Another meta-analysis combining fMRI and PET studies compared acoustically paced and self-paced finger tapping to identify the neural basis of sensorimotor synchronization (15). Movement cued by repetitive sensory stimuli induces motor entrainment to the beat (sensorimotor synchronization) (15). A comparison to memory-based finger tapping was also included. Convergence of activations for the externally cued and self-paced conditions identified the expected widespread network of both cortical (bilateral: sensorimotor cortex, supplementary motor cortex, inferior parietal cortex; left: ventral and dorsal premotor cortex) and subcortical (bilateral: lateral cerebellum; left: putamen, globus pallidus, thalamus) areas (Figure 3). Many of these areas were more activated in the self-paced condition. In contrast, the cerebellar vermis was activated in the acoustically paced and memory-based conditions, but not the self-paced condition (Figure 3). As discussed by the authors, these results support the hypothesis that different subcortical networks are preferentially recruited when external cuing of movement induces sensorimotor entrainment compared with when movements are internally initiated (15). The therapeutic benefits of incorporating rhythmic auditory stimulation (rhythmic auditory cuing) into motor rehabilitation of patients with PD are well established (26, 28). The presumed mechanism of action is that induction of sensorimotor synchronization facilitates motor preparation and initiation. The contrast in patients with PD between preservation of one use of rhythm-based timing information and loss of another (i.e., temporal prediction) provides further evidence that neural correlates of temporal processing may differ depending on how the temporal information is used. Although rhythmic auditory stimulation has been primarily incorporated into treatment of PD, it has also been demonstrated to be of benefit in other acquired brain injury conditions (e.g., stroke, traumatic brain injury, multiple sclerosis, cerebral palsy) and developmental disorders (e.g., autism spectrum disorder) (27, 28).
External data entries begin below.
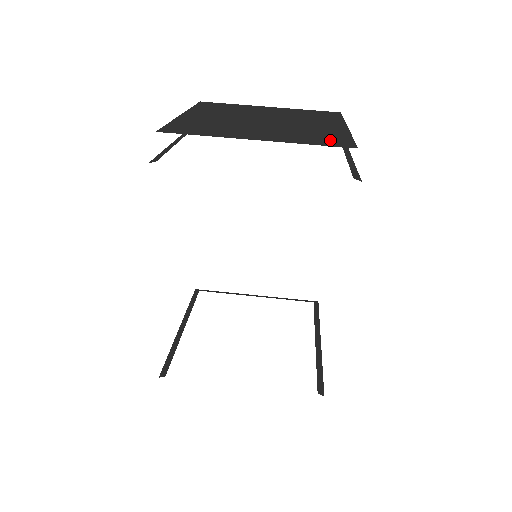
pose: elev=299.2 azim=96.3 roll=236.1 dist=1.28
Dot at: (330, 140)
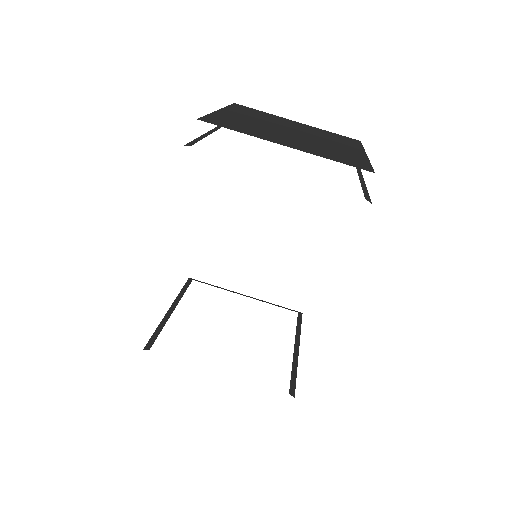
Dot at: (351, 161)
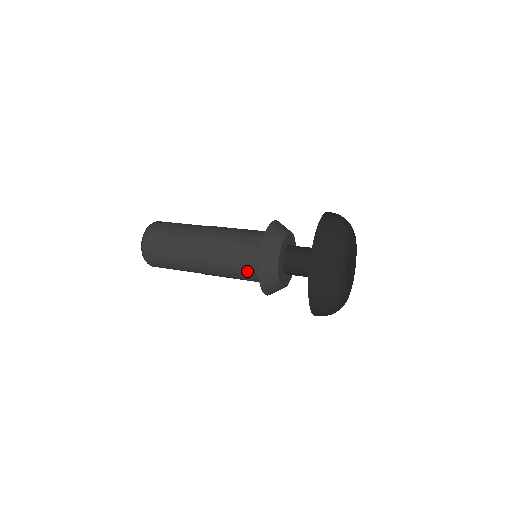
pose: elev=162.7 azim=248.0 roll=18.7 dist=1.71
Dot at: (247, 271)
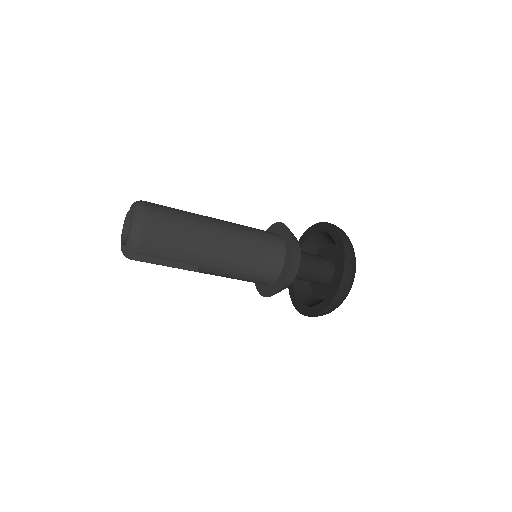
Dot at: (267, 264)
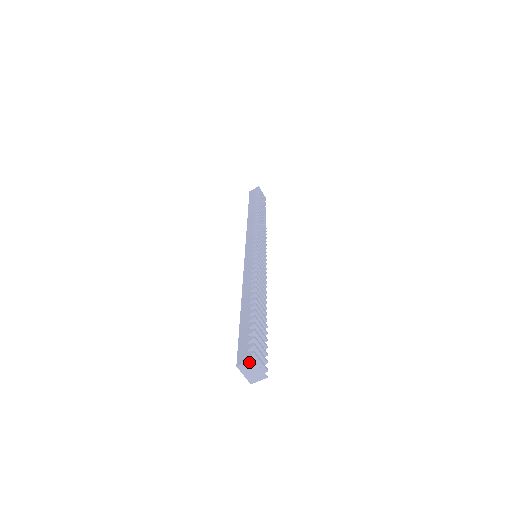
In summary, although there is still much to be discovered regarding the neural correlates of temporal processing, evidence to date supports some insights. fMRI and PET indicate that multiple cortical and subcortical structures participate. Depending on its intended use, there is parallel and presumably simultaneous processing of timing information. Impairments in specific aspects of temporal processing can be associated with different neuropsychiatric disorders, and successes in rhythm-based interventions support an emerging relevance in clinical management.